The team was able to determine that:
- viewers use different criteria to rate movies they saw a long time ago compared to ones they saw recently; and
- some movies seem to grow on viewers in time and viewers rate movies differently on different days of the week.
Using that information, the team created a three-dimensional model that focused on how time affects the relationship between people and movies.
A Winning Combination
While the methodology behind the solution is important, perhaps more interesting was the contest’s indication that crowdsourcing can produce better results than looking in-house.

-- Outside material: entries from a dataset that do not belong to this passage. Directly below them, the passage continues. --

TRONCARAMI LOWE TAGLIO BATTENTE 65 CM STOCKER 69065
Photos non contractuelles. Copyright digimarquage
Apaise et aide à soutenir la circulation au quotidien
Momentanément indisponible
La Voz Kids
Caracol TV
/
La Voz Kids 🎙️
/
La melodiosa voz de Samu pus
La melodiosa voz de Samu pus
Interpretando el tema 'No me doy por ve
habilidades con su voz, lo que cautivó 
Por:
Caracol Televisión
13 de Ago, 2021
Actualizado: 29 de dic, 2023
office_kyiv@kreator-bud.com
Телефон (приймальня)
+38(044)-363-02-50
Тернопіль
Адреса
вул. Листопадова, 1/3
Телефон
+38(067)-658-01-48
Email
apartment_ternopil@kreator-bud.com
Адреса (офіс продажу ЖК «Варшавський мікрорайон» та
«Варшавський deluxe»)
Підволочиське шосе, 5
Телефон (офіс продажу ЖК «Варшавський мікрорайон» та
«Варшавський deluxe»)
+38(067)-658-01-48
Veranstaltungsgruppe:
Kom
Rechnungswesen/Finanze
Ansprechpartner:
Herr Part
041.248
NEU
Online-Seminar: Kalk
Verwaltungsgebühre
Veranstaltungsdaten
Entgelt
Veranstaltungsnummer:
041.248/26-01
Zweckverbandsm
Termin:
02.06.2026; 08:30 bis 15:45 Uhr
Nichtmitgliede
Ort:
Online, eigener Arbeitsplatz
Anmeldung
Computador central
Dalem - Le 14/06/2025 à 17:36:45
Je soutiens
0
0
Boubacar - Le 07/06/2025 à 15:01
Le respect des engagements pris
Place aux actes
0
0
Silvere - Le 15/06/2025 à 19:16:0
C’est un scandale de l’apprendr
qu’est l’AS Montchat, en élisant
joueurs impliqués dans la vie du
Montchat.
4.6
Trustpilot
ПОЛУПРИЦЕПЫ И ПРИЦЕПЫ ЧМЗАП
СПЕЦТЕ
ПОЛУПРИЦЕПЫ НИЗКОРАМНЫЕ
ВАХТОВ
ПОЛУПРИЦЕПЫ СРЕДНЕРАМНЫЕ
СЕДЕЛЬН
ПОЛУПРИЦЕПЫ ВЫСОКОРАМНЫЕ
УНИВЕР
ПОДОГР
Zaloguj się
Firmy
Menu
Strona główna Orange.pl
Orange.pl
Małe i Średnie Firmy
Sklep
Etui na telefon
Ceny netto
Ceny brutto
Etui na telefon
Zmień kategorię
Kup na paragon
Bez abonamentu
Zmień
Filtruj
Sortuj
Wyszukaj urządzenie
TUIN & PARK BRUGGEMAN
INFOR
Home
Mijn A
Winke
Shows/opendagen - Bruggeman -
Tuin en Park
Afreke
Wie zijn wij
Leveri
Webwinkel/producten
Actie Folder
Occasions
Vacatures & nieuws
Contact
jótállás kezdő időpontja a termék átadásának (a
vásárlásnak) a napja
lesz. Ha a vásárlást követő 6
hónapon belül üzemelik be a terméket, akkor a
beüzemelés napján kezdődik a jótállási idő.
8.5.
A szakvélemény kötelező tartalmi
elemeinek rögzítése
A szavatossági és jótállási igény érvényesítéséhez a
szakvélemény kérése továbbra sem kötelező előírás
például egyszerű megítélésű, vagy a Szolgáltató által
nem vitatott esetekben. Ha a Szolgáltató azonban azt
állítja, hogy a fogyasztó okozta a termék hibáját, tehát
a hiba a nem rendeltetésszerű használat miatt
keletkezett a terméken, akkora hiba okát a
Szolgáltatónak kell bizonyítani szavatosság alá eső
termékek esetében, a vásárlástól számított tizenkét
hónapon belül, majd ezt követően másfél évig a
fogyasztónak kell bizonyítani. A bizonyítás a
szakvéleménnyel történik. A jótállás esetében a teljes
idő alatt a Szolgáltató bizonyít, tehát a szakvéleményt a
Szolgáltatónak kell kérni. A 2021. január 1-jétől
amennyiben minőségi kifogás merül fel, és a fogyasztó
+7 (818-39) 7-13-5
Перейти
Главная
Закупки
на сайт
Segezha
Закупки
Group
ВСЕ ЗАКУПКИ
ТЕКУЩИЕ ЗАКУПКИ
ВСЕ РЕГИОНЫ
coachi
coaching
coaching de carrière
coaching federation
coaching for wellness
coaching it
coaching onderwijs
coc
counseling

Chris Volinsky of team BellKor’s says Netflix made a smart move by “realizing that there was a research community out there that worked on these kinds of models and was starving for data.
“Netflix had the data, but only a handful of people are working on the problem,” he says. “The prize connected these two in a way that was sensitive to their proprietary data … This model doesn’t work for every domain — it worked here because the data was interesting, and it was a compelling topic. Everyone can relate to movies. A similar competition for, say, automatic language translation, might not generate as much passion.”
Andreas Töscher, originally of team Big Chaos, agreed that more competitions like Netflix’s are in store. He spoke to the remote nature of his team’s particular crowdsourcing experience — prior to Monday, he hadn’t even spoken to his teammates let alone lay eyes upon them. “It was great meeting the rest of the team, after working together for over a half year. We had never a telephone call. From Martin and Martin, we had not seen pictures until one week ago.”
Martin Chabbert, who was originally part of the PragmaticTheory team, says that while it was hard to focus on the contest while juggling work and family responsibilities, it was harder to avoid logging on the computer to test out a new idea for the project. While his engineering background helped the team’s efforts, not getting bogged down by the theoretical aspects of the work helped equally.
“I think one of the important qualities to being successful in this field is the ability to translate intuition about human behavior into an actual mathematical and algorithmic model,” Chabbert says. “A lot of people have ideas as to what should be captured, but the key is in finding the proper way to capture it. I believe that we did a good job at that. Also, not coming from an academic background, we were very focused on the task at hand, rather than trying to find things that had theoretical grounding or that would necessarily advance the general science.”
The father of four says each of the members of his team certainly brought something that contributed to the winning score. Team BellKor member Yehuda Koren’s algorithms and papers were paramount, while BigChaos’ management of all of the models and prediction sets coming from each sub-team proved key. Chabbert and Martin Piotte credit their “pragmatic” approach for yielding a wide array of original models and combinations.
Volinsky says the AT&T IP organization owns the intellectual property to the inventions from the competition, but would consider looking for opportunities to license them externally. All three of the teammates say they will consider entering Netflix’s second competition, which will focus on creating taste profiles for individual users based on demographic and usage data.
Lauren Fritsky is a freelance writer and professional blogger based outside Philadelphia. Her work has appeared in several newspapers and magazines and on sites such as AOL and CNN.